There are only holes in the front of the cabinet floor to install the leveling feet, which means that if you screw them down, you're tipping the cabinet even further back.

This means that if the front of the cabinet is not vertical, you'll actually need to drive shims under the back corners of the base to raise the back edge. This will push the cabinet upright (moving the back away from the wall) and leave a gap between the back of the cabinet and the wall.

Once you've got the cabinet vertical (a slight tip back toward the wall is fine - it'll help keep round things from rolling off the shelves), then you'll want to secure the top to the wall using the provided anchors. However, if you just tighten the clamps down, you'll once again pull the top of the cabinet against the wall, tipping it backwards, which isn't what you want.

In order to fasten it to the wall and not tip it, you'll need to use shims to fill the gap at the top so you can securely fasten the anti-tip clamps. If the gap is too large for a pair of shims to fill, you'll want to use a piece of thin wood to fill in some of the space. This piece of wood will be roughly the same thickness as the trim at the bottom of the wall, though a bit thinner is better.

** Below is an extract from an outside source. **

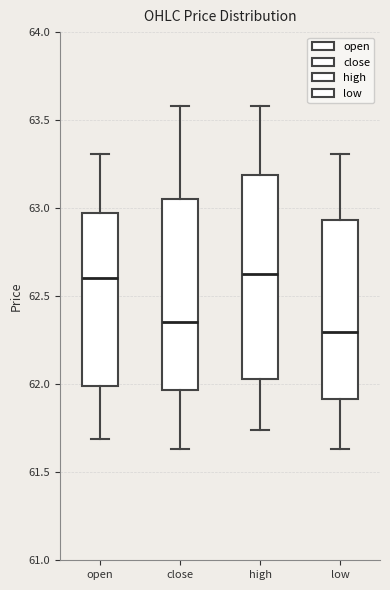

Which box's median line is the lowest?

low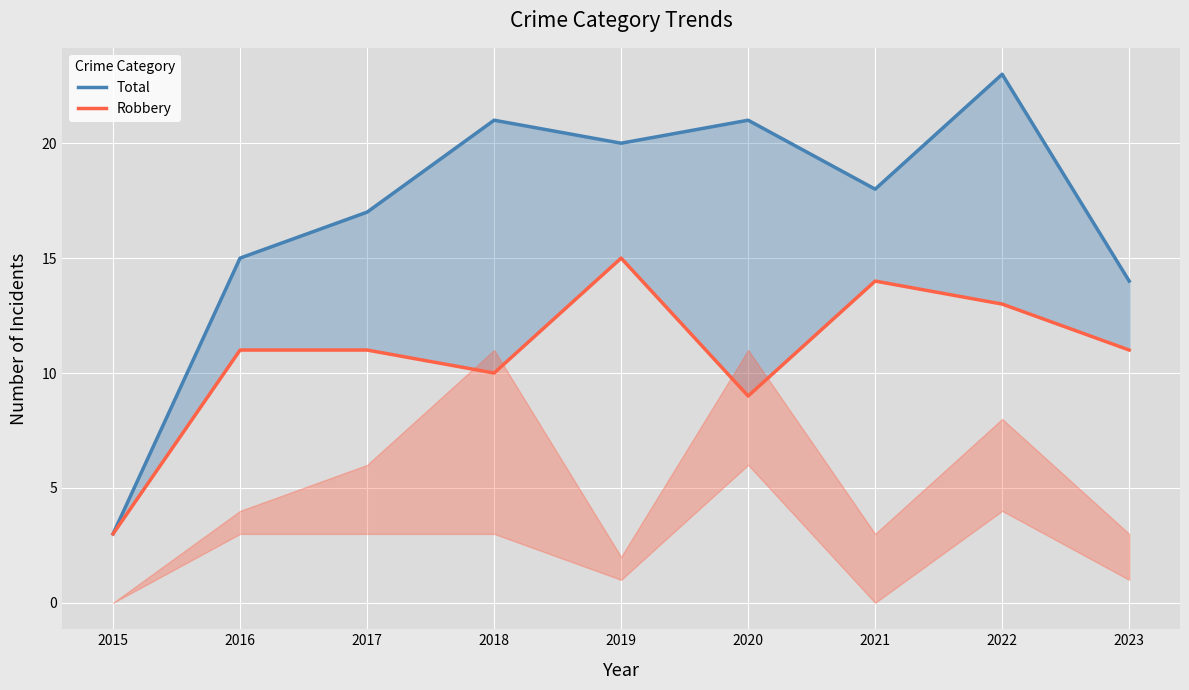

What is the difference between the maximum and second lowest values in the Robbery series?

6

You'll want to take a pair of shims and place one against the wall, thick end down so that it covers the area where the screw goes for the anti-tip clamp. Take another shim, thin end down, place it on top of the first shim and slide it down until it just fills the gap and the cabinet can't rock. Hold the shims in place, then drive the screw through the bracket and into a stud to hold the whole thing in place (note - you have to hold the shims - they'll want to spin when the screw hits them). Do the same in the other top corner and you're done.